Вы уже знаете, какую глупую роль играет моя странная фигура в нашем родном омуте, куда я не знаю, за что попал. С того времени, как только ступила моя нога в родную землю, мне кажется, как будто я очутился на чужбине. Вижу знакомые, родные лица; но они, мне кажется, не здесь родились, а где-то их в другом месте, кажется, видел; и много глупостей, непонятных мне самому, чудится в моей ошеломленной голове. Но что ужасно что в этой голове нет ни одной мысли, и если вам нужен теперь болван, для того чтобы надевать на него вашу шляпку или чепчик, то я весь теперь к вашим услугам. Вы на меня можете надеть и шляпку, и все, что хотите, можете сметать с меня пыль, мести у меня под носом щеткой, и я не чихну, и даже не фыркну, не пошевелюсь…

Гоголь – М. П. Балабиной, январь 1842 г., из Москвы. Письма, II, 140.

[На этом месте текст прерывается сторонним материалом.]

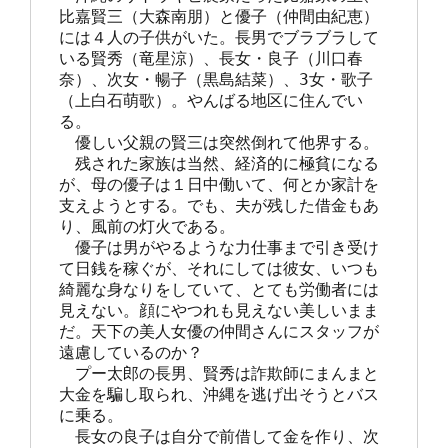
比嘉賢三（大森南朋）と優子（仲間由紀恵）
には４人の子供がいた。長男でブラブラして
いる賢秀（竜星涼）、長女・良子（川口春
奈）、次女・暢子（黒島結菜）、3女・歌子
（上白石萌歌）。やんばる地区に住んでい
る。

　優しい父親の賢三は突然倒れて他界する。

　残された家族は当然、経済的に極貧になる
が、母の優子は１日中働いて、何とか家計を
支えようとする。でも、夫が残した借金もあ
り、風前の灯火である。

　優子は男がやるような力仕事まで引き受け
て日銭を稼ぐが、それにしては彼女、いつも
綺麗な身なりをしていて、とても労働者には
見えない。顔にやつれも見えない美しいまま
だ。天下の美人女優の仲間さんにスタッフが
遠慮しているのか？

　プー太郎の長男、賢秀は詐欺師にまんまと
大金を騙し取られ、沖縄を逃げ出そうとバス
に乗る。

　長女の良子は自分で前借して金を作り、次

Голова у меня одеревенела и ошеломлена так, что я ничего не в состоянии делать, – не в состоянии даже чувствовать, что ничего не делаю. Если б ты знал, как тягостно мое существование здесь, в моем отечестве. Жду и не дождусь весны и поры ехать в мой Рим, в мой рай, где я почувствую вновь свежесть и силы, охладевающие здесь… О, много, много пропало, много уплыло!.. Приезжай когда-нибудь, хоть под закат дней, в Рим, на мою могилу, если не станет уж меня в живых. Боже, какая земля! какая земля чудес! и как там свежо душе!..

Гоголь – М. А. Максимовичу, 10 генваря 1842 г., из Москвы. Письма. II, 139.

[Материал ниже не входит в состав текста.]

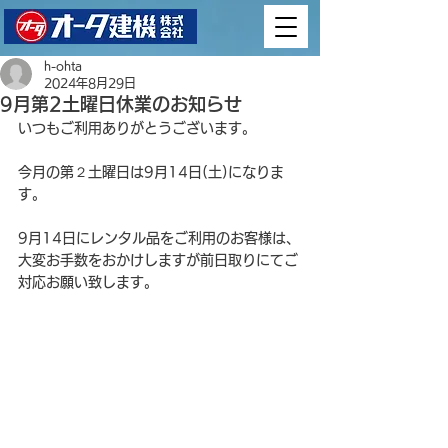
h-ohta
2024年8月29日
9月第2土曜日休業のお知らせ
いつもご利用ありがとうございます。
今月の第２土曜日は9月14日(土)になりま
す。
9月14日にレンタル品をご利用のお客様は、
大変お手数をおかけしますが前日取りにてご
対応お願い致します。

Что ж вы всё молчите все? что нет никакого ответа? Получил ли ты рукопись? получил ли письма? Распорядились ли вы как-нибудь? Ради бога, не томите. Граф Строганов теперь велел сказать мне, что он рукопись пропустит, что запрещение и пакость случились без его ведома, и мне досадно, что я не дождался этого неожиданного для меня оборота; мне не хочется также, чтобы цензору был выговор. Ради бога, обделайте так, чтобы всем было хорошо, и, пожалуйста, не медлите. Время уходит, время, в которое расходятся книги.

Гоголь – В. Ф. Одоевскому, вторая половина января 1842 г., из Москвы. Письма, II, 140.

Под весну я получила от Гоголя письмо очень длинное, все исполненное слез, почти стону, в котором жалуется с каким-то почти детским отчаянием на все насмешливые отметки московской цензуры. К письму была приложена просьба к государю, в случае что не пропустят первый том «Мертвых душ». Эта просьба была прекрасно написана, очень коротко, исполнена достоинства и чувства, вместе доверия к разуму государя, который один велел принять «Ревизора» вопреки мнению его окружавших. Я, однако, решилась прибегнуть к совету графа М. Ю. Виельгорского; он горячо взялся за это дело и устроил все с помощью князя М. А. Дондукова, бывшего тогда попечителем университета.